----- TEXT PASSAGE
It is an unfair and unrealistic stereotype, of course. International law is a body of rules for the relation of states inter se; it is no wonder that in each place, a different understanding of universality prevails. But it is still shocking how far the common image of the field is from what American international law is actually like. Many of our debates about international law seem to be little more than local debates about how to wield our country’s power, refracted into an ostensibly non-local rhetoric. This applies even to the pushback by conservatives against the “cosmopolitan duty” imposed by encroaching international law, pushback which often fails to recognize how nationalist in their outlook even our cosmopolitans usually are, wittingly or unwittingly.

None of this is necessarily a matter of intention, let alone of malice. “Someone said to Socrates,” Michel de Montaigne memorably related, “that a certain man had grown no better in his travels.” Socrates replied: “I should think not. He took himself along with him.’” But Americans today benefit structurally from the centrality and power of our country, and can expect others to engage with our framing of debates (for a recent example, consider the U.S. reliance on the “unwilling or unable” doctrine in the law of self-defense) or else to face marginalization. For this reason, even the well-meaning American who seeks to deprovincialize may have a hard time of it, somewhat like the person who tries to speak to foreigners in their own language only to find that they speak ours as well as we do.

The syndrome starts very early, since most American practitioners and scholars of international law—unlike those in other places—cannot actually train in it, except through the portal and as an offshoot of constitutional law and especially foreign affairs law, or nowadays through so-called “national security law.” Even for liberals, international law is sociologically a topic that many have reached through the indirect path of other fields, especially at the major law schools. This is most certainly true of human rights law, in the tradition of Louis Henkin, long a constitutional and foreign affairs law scholar and a later an icon of human rights law American-style.
----------
----- INFORMATION
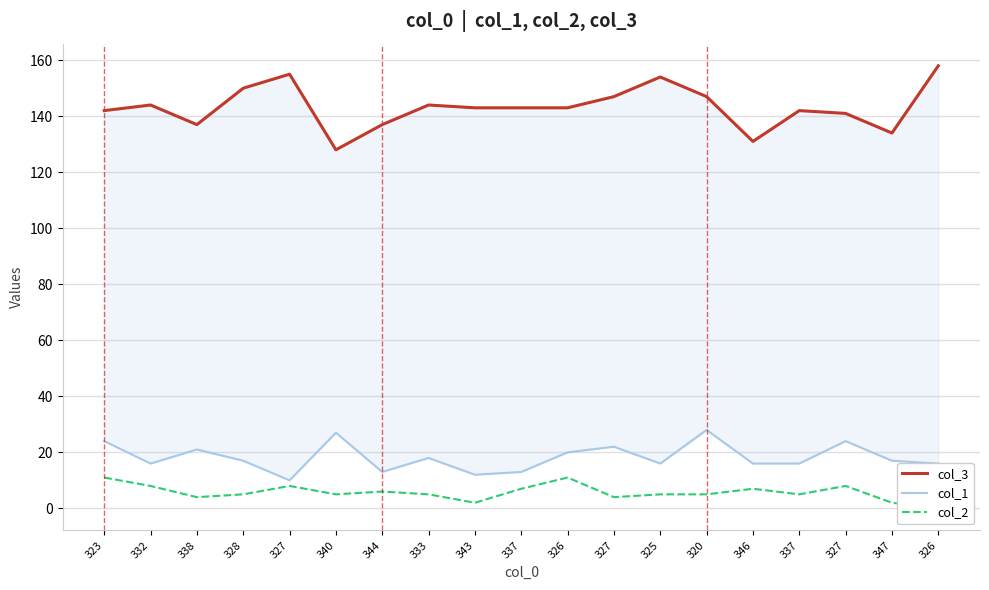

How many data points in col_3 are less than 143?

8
----------
----- INFORMATION
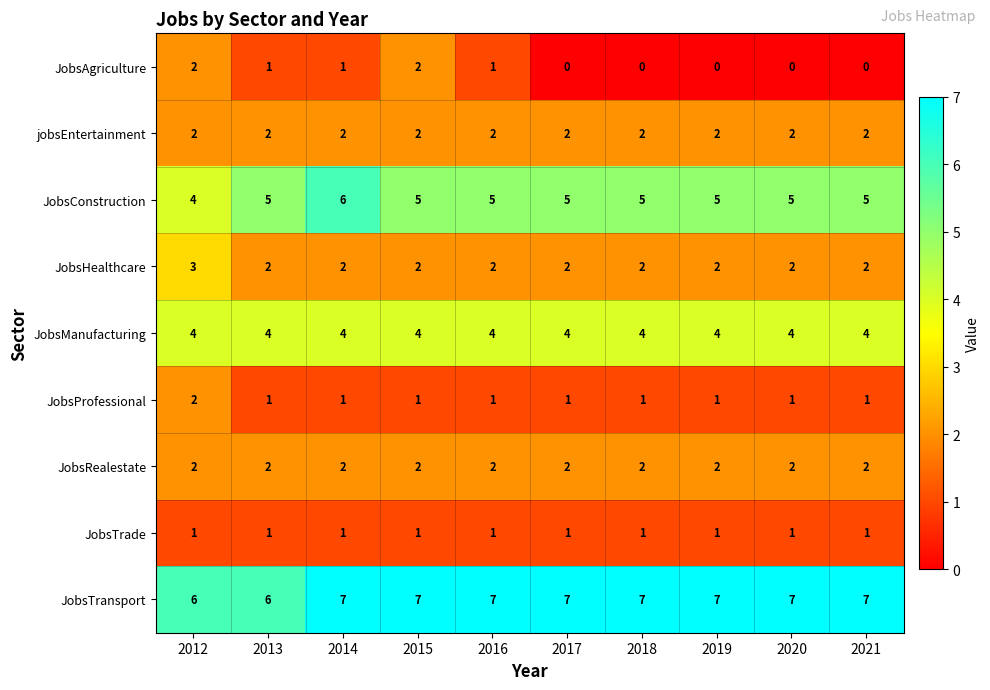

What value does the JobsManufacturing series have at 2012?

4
----------
**PROMPT**
Can you retype the passage on American international law, starting with "It is an unfair" and going on through "wittingly or unwittingly."?

**EXPECTED OUTPUT**
It is an unfair and unrealistic stereotype, of course. International law is a body of rules for the relation of states inter se; it is no wonder that in each place, a different understanding of universality prevails. But it is still shocking how far the common image of the field is from what American international law is actually like. Many of our debates about international law seem to be little more than local debates about how to wield our country’s power, refracted into an ostensibly non-local rhetoric. This applies even to the pushback by conservatives against the “cosmopolitan duty” imposed by encroaching international law, pushback which often fails to recognize how nationalist in their outlook even our cosmopolitans usually are, wittingly or unwittingly.